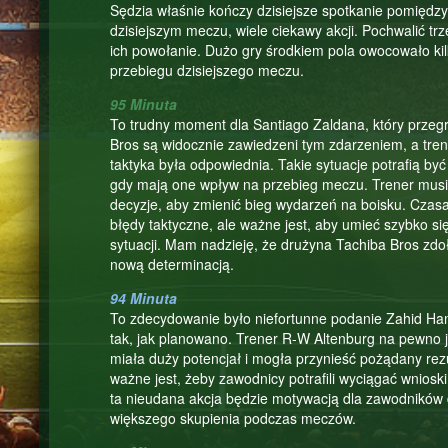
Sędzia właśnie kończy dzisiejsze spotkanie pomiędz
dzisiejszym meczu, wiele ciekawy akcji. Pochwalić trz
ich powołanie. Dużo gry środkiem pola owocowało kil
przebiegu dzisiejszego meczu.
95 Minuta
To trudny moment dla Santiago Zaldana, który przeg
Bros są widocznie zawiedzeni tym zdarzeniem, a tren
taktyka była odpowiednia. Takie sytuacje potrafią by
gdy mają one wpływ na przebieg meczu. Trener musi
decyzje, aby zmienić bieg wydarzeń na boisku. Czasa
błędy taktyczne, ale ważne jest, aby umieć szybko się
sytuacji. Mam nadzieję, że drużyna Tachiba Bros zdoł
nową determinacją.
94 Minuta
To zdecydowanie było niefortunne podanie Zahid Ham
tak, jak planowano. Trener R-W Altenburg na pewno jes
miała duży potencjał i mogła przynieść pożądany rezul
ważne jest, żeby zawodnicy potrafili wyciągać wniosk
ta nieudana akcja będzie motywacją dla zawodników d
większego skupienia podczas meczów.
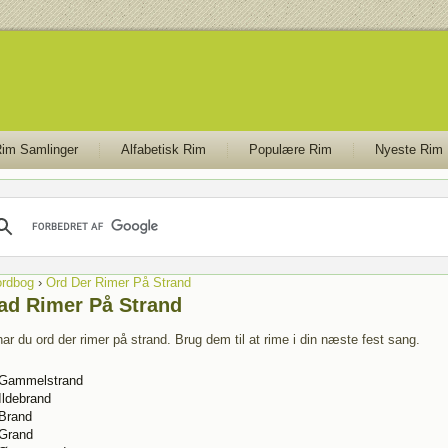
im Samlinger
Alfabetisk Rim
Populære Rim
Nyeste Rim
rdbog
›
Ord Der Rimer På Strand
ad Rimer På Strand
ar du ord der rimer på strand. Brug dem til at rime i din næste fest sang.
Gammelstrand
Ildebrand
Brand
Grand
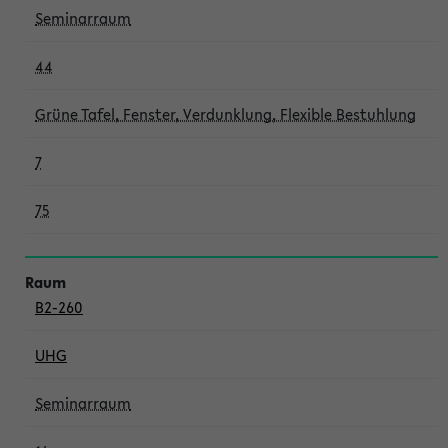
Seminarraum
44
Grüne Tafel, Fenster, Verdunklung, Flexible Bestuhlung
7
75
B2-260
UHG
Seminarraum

Problem to solve: Repeat every line of text from all the records word for word, leaving out the pictures.

Expected output:
Sędzia właśnie kończy dzisiejsze spotkanie pomiędz
dzisiejszym meczu, wiele ciekawy akcji. Pochwalić trz
ich powołanie. Dużo gry środkiem pola owocowało kil
przebiegu dzisiejszego meczu.
95 Minuta
To trudny moment dla Santiago Zaldana, który przeg
Bros są widocznie zawiedzeni tym zdarzeniem, a tren
taktyka była odpowiednia. Takie sytuacje potrafią by
gdy mają one wpływ na przebieg meczu. Trener musi
decyzje, aby zmienić bieg wydarzeń na boisku. Czasa
błędy taktyczne, ale ważne jest, aby umieć szybko się
sytuacji. Mam nadzieję, że drużyna Tachiba Bros zdoł
nową determinacją.
94 Minuta
To zdecydowanie było niefortunne podanie Zahid Ham
tak, jak planowano. Trener R-W Altenburg na pewno jes
miała duży potencjał i mogła przynieść pożądany rezul
ważne jest, żeby zawodnicy potrafili wyciągać wniosk
ta nieudana akcja będzie motywacją dla zawodników d
większego skupienia podczas meczów.
im Samlinger
Alfabetisk Rim
Populære Rim
Nyeste Rim
rdbog
›
Ord Der Rimer På Strand
ad Rimer På Strand
ar du ord der rimer på strand. Brug dem til at rime i din næste fest sang.
Gammelstrand
Ildebrand
Brand
Grand
Seminarraum
44
Grüne Tafel, Fenster, Verdunklung, Flexible Bestuhlung
7
75
B2-260
UHG
Seminarraum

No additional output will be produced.